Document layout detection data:

◇ ◇ ◇ ◇ ◇

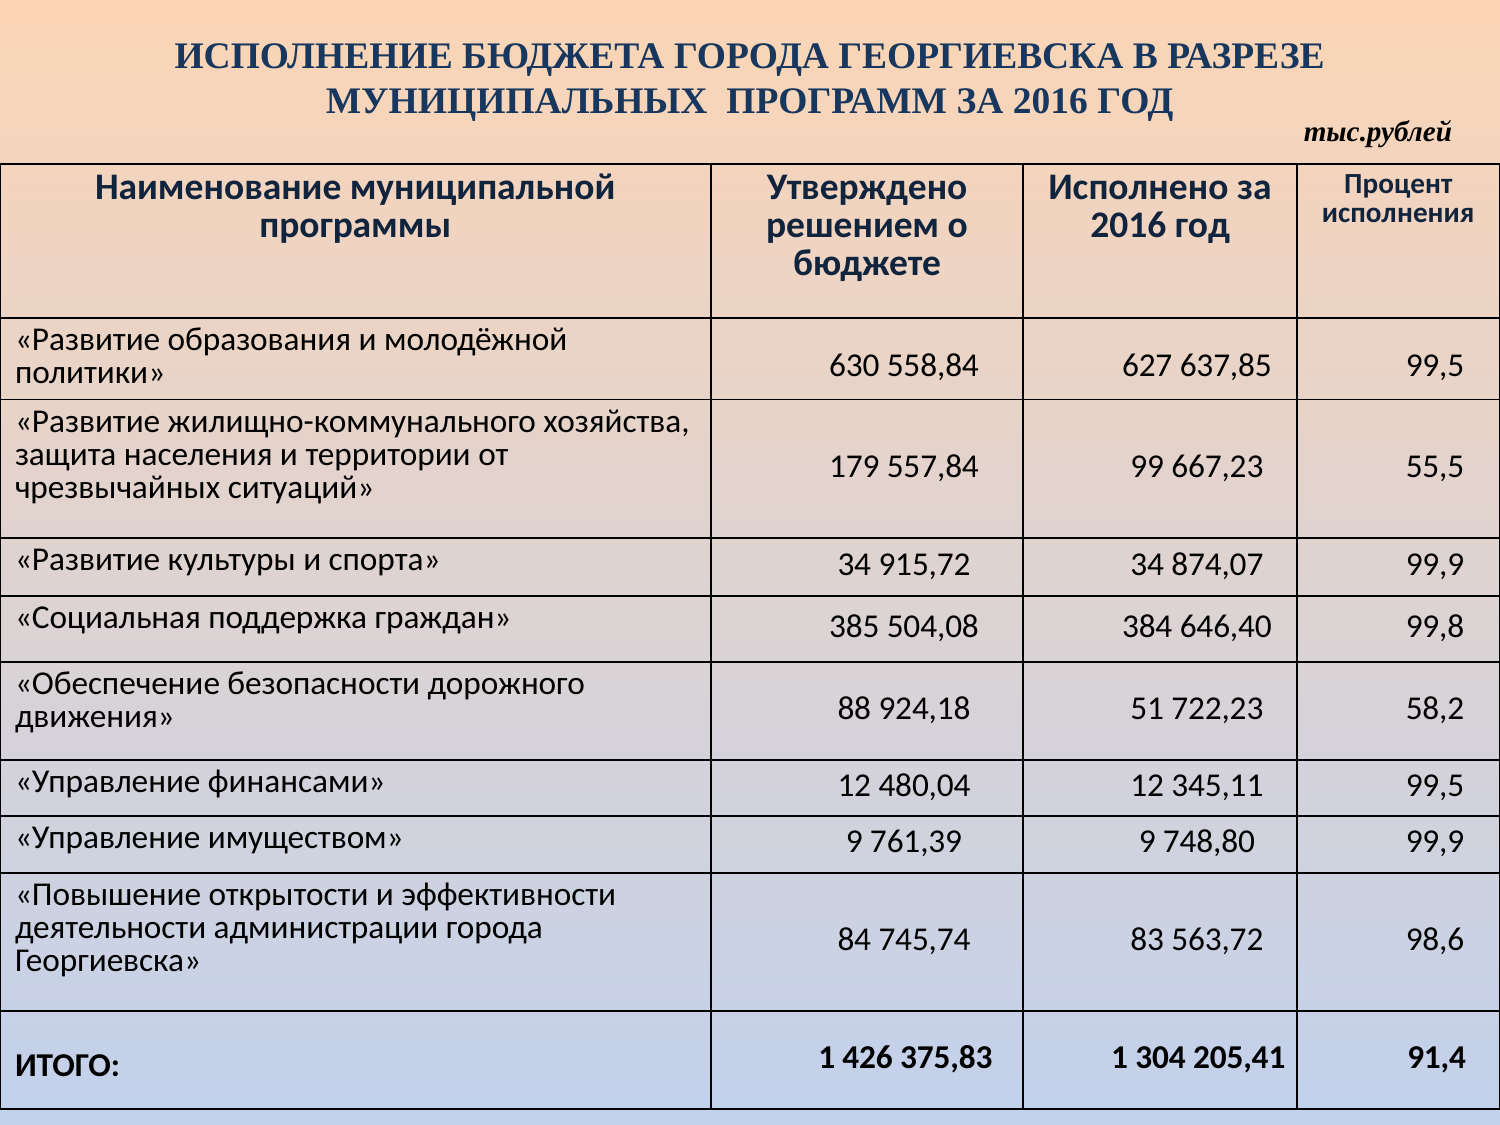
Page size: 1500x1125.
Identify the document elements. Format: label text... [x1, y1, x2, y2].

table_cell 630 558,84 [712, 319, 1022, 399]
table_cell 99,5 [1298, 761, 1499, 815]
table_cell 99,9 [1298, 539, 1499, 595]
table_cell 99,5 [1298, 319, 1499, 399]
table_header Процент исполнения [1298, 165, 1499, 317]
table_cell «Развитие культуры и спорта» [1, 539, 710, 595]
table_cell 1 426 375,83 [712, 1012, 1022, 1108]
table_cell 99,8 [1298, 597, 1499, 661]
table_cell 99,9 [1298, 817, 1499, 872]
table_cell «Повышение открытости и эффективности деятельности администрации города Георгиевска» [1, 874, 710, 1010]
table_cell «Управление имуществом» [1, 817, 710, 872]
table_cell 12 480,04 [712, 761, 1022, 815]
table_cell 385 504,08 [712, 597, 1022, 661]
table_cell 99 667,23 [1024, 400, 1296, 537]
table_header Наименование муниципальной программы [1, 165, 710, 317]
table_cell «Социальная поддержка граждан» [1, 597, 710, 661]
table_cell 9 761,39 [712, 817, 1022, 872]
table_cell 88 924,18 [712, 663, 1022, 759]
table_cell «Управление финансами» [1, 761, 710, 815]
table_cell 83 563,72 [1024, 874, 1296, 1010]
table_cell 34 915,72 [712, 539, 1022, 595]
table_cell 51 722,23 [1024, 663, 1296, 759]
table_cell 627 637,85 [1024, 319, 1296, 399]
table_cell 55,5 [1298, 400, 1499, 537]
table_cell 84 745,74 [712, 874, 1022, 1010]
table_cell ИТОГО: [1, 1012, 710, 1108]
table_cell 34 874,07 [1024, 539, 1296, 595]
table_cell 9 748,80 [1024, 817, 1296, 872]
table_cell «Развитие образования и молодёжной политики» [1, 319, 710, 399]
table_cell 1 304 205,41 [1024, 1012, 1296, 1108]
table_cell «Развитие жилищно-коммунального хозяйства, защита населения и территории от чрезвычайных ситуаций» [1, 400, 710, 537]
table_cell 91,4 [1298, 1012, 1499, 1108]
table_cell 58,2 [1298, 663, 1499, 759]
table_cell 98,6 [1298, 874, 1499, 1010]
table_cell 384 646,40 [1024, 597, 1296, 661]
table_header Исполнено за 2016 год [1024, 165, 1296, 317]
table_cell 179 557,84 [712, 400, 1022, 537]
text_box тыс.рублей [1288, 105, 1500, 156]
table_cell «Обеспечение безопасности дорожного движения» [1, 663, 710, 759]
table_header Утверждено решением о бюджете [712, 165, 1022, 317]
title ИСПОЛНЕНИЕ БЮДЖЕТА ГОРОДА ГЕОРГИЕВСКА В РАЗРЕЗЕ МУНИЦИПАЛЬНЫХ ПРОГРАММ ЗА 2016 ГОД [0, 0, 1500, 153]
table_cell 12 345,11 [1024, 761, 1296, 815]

◇ ◇ ◇ ◇ ◇

◆ TASK GOAL: Exactly as written, print each entry, leaving all pictures out.

◆ PROBLEM SOLUTION:
Page size: 1500x1125.
Identify the document elements. Format: label text... [x1, y1, x2, y2].

table_cell 630 558,84 [712, 319, 1022, 399]
table_cell 99,5 [1298, 761, 1499, 815]
table_cell 99,9 [1298, 539, 1499, 595]
table_cell 99,5 [1298, 319, 1499, 399]
table_header Процент исполнения [1298, 165, 1499, 317]
table_cell «Развитие культуры и спорта» [1, 539, 710, 595]
table_cell 1 426 375,83 [712, 1012, 1022, 1108]
table_cell 99,8 [1298, 597, 1499, 661]
table_cell 99,9 [1298, 817, 1499, 872]
table_cell «Повышение открытости и эффективности деятельности администрации города Георгиевска» [1, 874, 710, 1010]
table_cell «Управление имуществом» [1, 817, 710, 872]
table_cell 12 480,04 [712, 761, 1022, 815]
table_cell 385 504,08 [712, 597, 1022, 661]
table_cell 99 667,23 [1024, 400, 1296, 537]
table_header Наименование муниципальной программы [1, 165, 710, 317]
table_cell «Социальная поддержка граждан» [1, 597, 710, 661]
table_cell 9 761,39 [712, 817, 1022, 872]
table_cell 88 924,18 [712, 663, 1022, 759]
table_cell «Управление финансами» [1, 761, 710, 815]
table_cell 83 563,72 [1024, 874, 1296, 1010]
table_cell 34 915,72 [712, 539, 1022, 595]
table_cell 51 722,23 [1024, 663, 1296, 759]
table_cell 627 637,85 [1024, 319, 1296, 399]
table_cell 55,5 [1298, 400, 1499, 537]
table_cell 84 745,74 [712, 874, 1022, 1010]
table_cell ИТОГО: [1, 1012, 710, 1108]
table_cell 34 874,07 [1024, 539, 1296, 595]
table_cell 9 748,80 [1024, 817, 1296, 872]
table_cell «Развитие образования и молодёжной политики» [1, 319, 710, 399]
table_cell 1 304 205,41 [1024, 1012, 1296, 1108]
table_cell «Развитие жилищно-коммунального хозяйства, защита населения и территории от чрезвычайных ситуаций» [1, 400, 710, 537]
table_cell 91,4 [1298, 1012, 1499, 1108]
table_cell 58,2 [1298, 663, 1499, 759]
table_cell 98,6 [1298, 874, 1499, 1010]
table_cell 384 646,40 [1024, 597, 1296, 661]
table_header Исполнено за 2016 год [1024, 165, 1296, 317]
table_cell 179 557,84 [712, 400, 1022, 537]
text_box тыс.рублей [1288, 105, 1500, 156]
table_cell «Обеспечение безопасности дорожного движения» [1, 663, 710, 759]
table_header Утверждено решением о бюджете [712, 165, 1022, 317]
title ИСПОЛНЕНИЕ БЮДЖЕТА ГОРОДА ГЕОРГИЕВСКА В РАЗРЕЗЕ МУНИЦИПАЛЬНЫХ ПРОГРАММ ЗА 2016 ГОД [0, 0, 1500, 153]
table_cell 12 345,11 [1024, 761, 1296, 815]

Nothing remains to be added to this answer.